MOTIFS DE LA DECISION
Aux termes de l’article 472 du code de procédure civile, si le défendeur ne comparaît pas, il est néanmoins statué sur le fond. Le juge ne fait droit à la demande que dans la mesure où il l’estime régulière, recevable et bien fondée.
Par ailleurs, en application des dispositions des articles 834 et 835 du code de procédure civile, dans tous les cas d’urgence, le juge du contentieux de la protection peut, dans les limites de sa compétence, ordonner en référé toutes les mesures qui ne se heurtent à aucune contestation sérieuse ou que justifie l’existence d’un différend. Il peut également allouer au créancier une provision, lorsque l’obligation n’est pas sérieusement contestable.
Sur les comptes entre les parties
Madame [F] [C] est redevable des loyers impayés jusqu’à la date de résiliation du bail en application des articles 1103 et 1217 du code civil.
En l’espèce la SCI MESSIKA REAL INVESTMENTS produit un décompte faisant apparaître que Madame [F] [C] restait devoir la somme de 2843,46 euros à la date du 13 février 2025, jour du départ des lieux de la locataire, après déduction du montant du dépôt de garantie.
Pour la somme au principal, Madame [F] [C], non comparante, n’apporte par définition aucun élément de nature à contester le principe ni le montant de la dette. Il n’y a pas de frais de poursuite au décompte.
Elle sera donc condamnée à titre de provision au paiement de la somme de 2843,46 euros arrêtée au 13 février 2025, avec les intérêts au taux légal sur la somme de 1983,28 euros à compter de la délivrance du commandement de payer, et à compter de la signification de la présente décision pour le surplus conformément aux dispositions de l’article 1231-6 du code civil.
Sur les demandes accessoires
Conformément aux dispositions de l’article 696 du code de procédure civile, Madame [F] [C] partie perdante, supportera la charge de l’intégralité des dépens de la présente procédure, qui comprendront notamment le coût du commandement de payer et de la signification du jugement.

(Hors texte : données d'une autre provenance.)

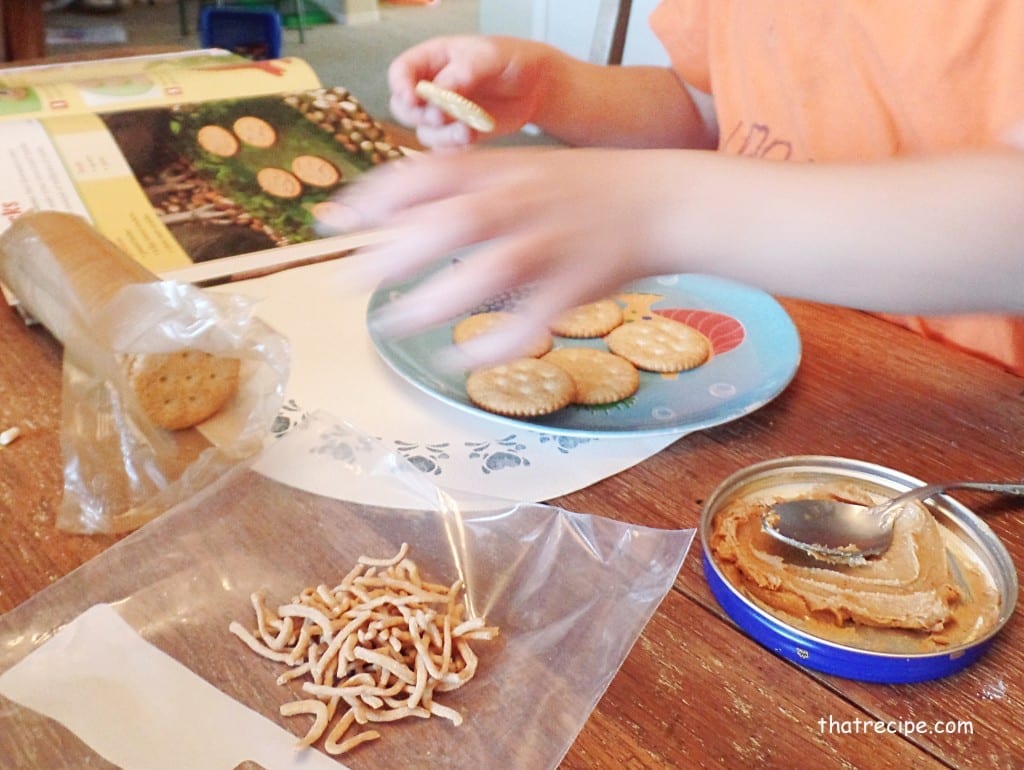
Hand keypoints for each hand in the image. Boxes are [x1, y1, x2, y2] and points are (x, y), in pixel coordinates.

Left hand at [339, 146, 684, 366]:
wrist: (659, 201)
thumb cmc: (579, 188)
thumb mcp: (517, 168)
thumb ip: (462, 185)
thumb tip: (395, 207)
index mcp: (501, 170)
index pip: (426, 174)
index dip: (375, 198)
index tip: (335, 222)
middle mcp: (521, 203)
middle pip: (450, 223)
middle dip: (391, 252)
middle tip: (345, 282)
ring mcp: (551, 244)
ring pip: (488, 273)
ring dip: (435, 301)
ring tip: (391, 324)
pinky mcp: (578, 285)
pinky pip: (532, 321)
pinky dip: (494, 344)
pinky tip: (460, 361)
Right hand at [387, 36, 556, 148]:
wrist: (534, 86)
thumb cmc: (510, 60)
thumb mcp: (488, 57)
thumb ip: (462, 73)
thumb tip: (439, 92)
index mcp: (431, 60)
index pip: (401, 73)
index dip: (400, 87)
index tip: (413, 98)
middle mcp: (431, 88)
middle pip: (403, 109)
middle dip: (420, 116)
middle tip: (441, 116)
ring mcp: (442, 114)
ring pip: (424, 132)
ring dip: (442, 135)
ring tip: (467, 130)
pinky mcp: (456, 135)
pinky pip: (444, 149)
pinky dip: (456, 147)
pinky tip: (473, 136)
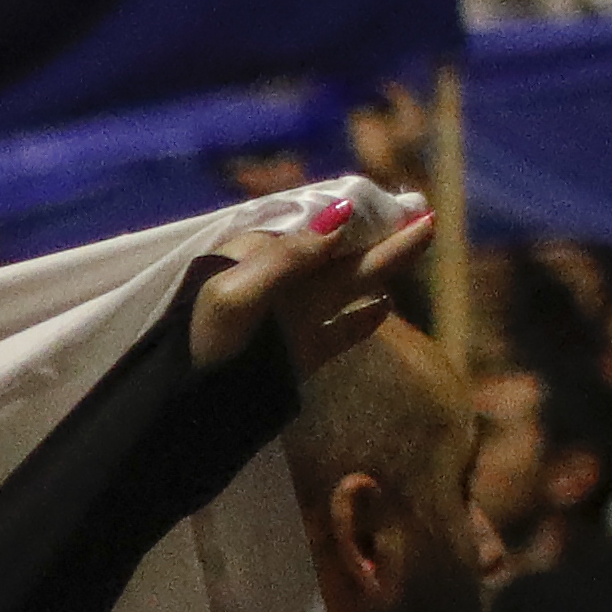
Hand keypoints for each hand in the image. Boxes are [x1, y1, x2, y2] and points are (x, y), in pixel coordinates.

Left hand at [183, 183, 432, 372]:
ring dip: (383, 265)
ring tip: (419, 240)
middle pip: (338, 254)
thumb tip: (341, 217)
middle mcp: (277, 286)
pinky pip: (337, 332)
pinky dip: (361, 320)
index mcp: (256, 261)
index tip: (387, 200)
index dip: (351, 215)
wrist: (187, 411)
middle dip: (380, 233)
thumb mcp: (237, 292)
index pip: (313, 229)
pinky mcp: (298, 356)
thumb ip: (290, 257)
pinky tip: (384, 307)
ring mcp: (290, 321)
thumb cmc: (206, 343)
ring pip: (347, 286)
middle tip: (424, 213)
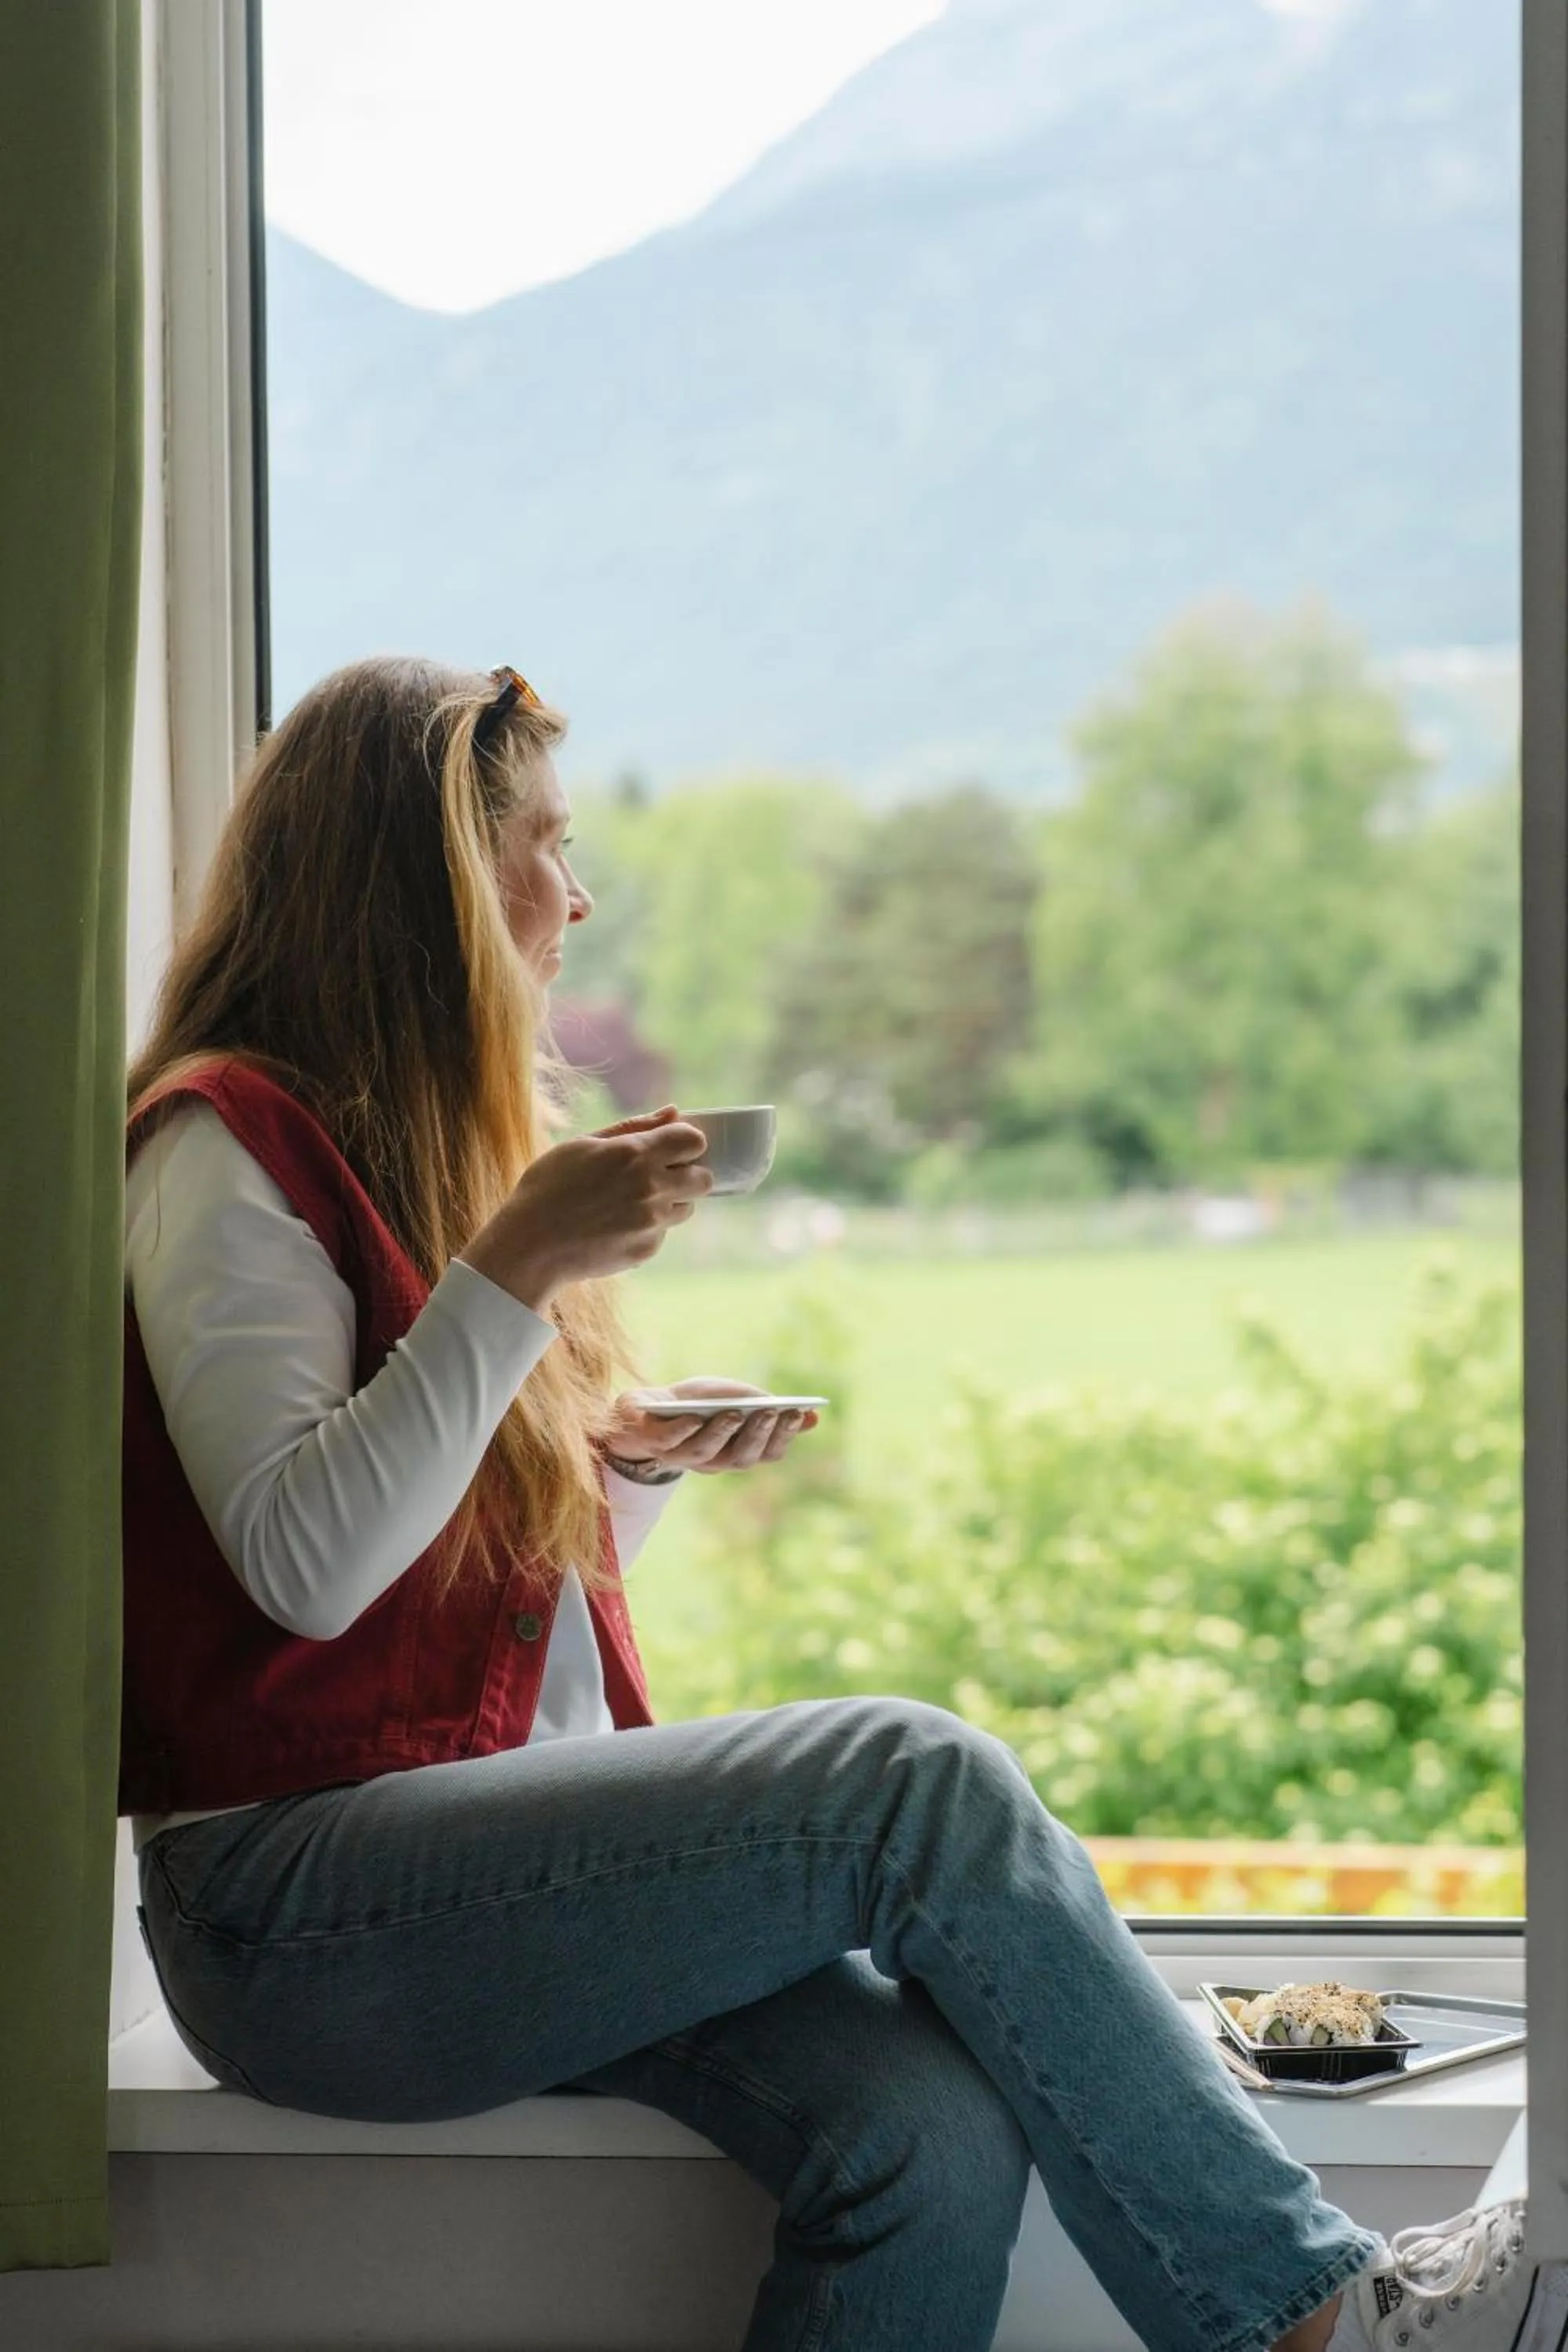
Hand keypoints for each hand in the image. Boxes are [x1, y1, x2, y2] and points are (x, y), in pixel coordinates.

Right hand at [459, 1106, 713, 1311]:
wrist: (530, 1244)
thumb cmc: (549, 1187)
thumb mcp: (583, 1145)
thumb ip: (634, 1127)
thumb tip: (673, 1112)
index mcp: (635, 1154)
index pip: (694, 1141)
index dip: (687, 1142)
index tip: (672, 1148)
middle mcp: (651, 1188)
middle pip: (704, 1178)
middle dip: (688, 1174)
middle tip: (658, 1176)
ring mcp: (651, 1222)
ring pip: (686, 1208)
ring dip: (669, 1202)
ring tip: (630, 1203)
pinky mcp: (646, 1249)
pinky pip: (662, 1233)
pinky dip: (647, 1228)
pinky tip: (615, 1226)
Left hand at [606, 1378, 820, 1476]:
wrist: (641, 1407)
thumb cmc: (694, 1404)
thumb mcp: (735, 1399)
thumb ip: (768, 1409)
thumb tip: (813, 1418)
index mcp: (735, 1451)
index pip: (766, 1453)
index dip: (783, 1437)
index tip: (797, 1413)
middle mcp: (711, 1461)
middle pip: (740, 1458)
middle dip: (758, 1434)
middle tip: (773, 1411)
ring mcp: (681, 1456)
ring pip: (706, 1454)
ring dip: (723, 1434)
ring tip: (738, 1412)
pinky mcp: (653, 1445)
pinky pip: (670, 1443)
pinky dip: (684, 1431)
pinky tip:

Il serait inéquitable de laisser à la charge du bailleur les frais exposés par lui dans la présente instance et non compris dans les dépens. La somme de 700 euros lui sera donc allouée au titre de l’article 700 du code de procédure civile.
La présente décision est exécutoire à titre provisoire, conformément à l’article 514 du code de procédure civile.
PAR CES MOTIFS
Nous, juge des contentieux de la protection statuant en référé, publiquement, par décision réputée contradictoire, susceptible d’appel et prononcée par mise à disposition au greffe,
CONDAMNONS Madame [F] [C] à payer à la SCI MESSIKA REAL INVESTMENTS à titre de provision à valoir sur les loyers et charges impayés et indemnités d’occupation au 13 février 2025 correspondant au jour de son départ des lieux, la somme de 2843,46 euros assortie des intérêts au taux légal à compter du 10 octobre 2024 sur la somme de 1983,28 euros et à compter de la signification de la présente décision pour le surplus, après déduction du montant du dépôt de garantie ;
CONDAMNONS Madame [F] [C] à verser à la SCI MESSIKA REAL INVESTMENTS une somme de 700 euros au titre de l’article 700 du code de procédure civile ;
REJETONS le surplus des demandes ;
CONDAMNONS Madame [F] [C] aux entiers dépens de la présente procédure, qui comprendront notamment le coût du commandement de payer et de la signification de la décision ;
RAPPELONS que la présente décision est assortie de l’exécution provisoire.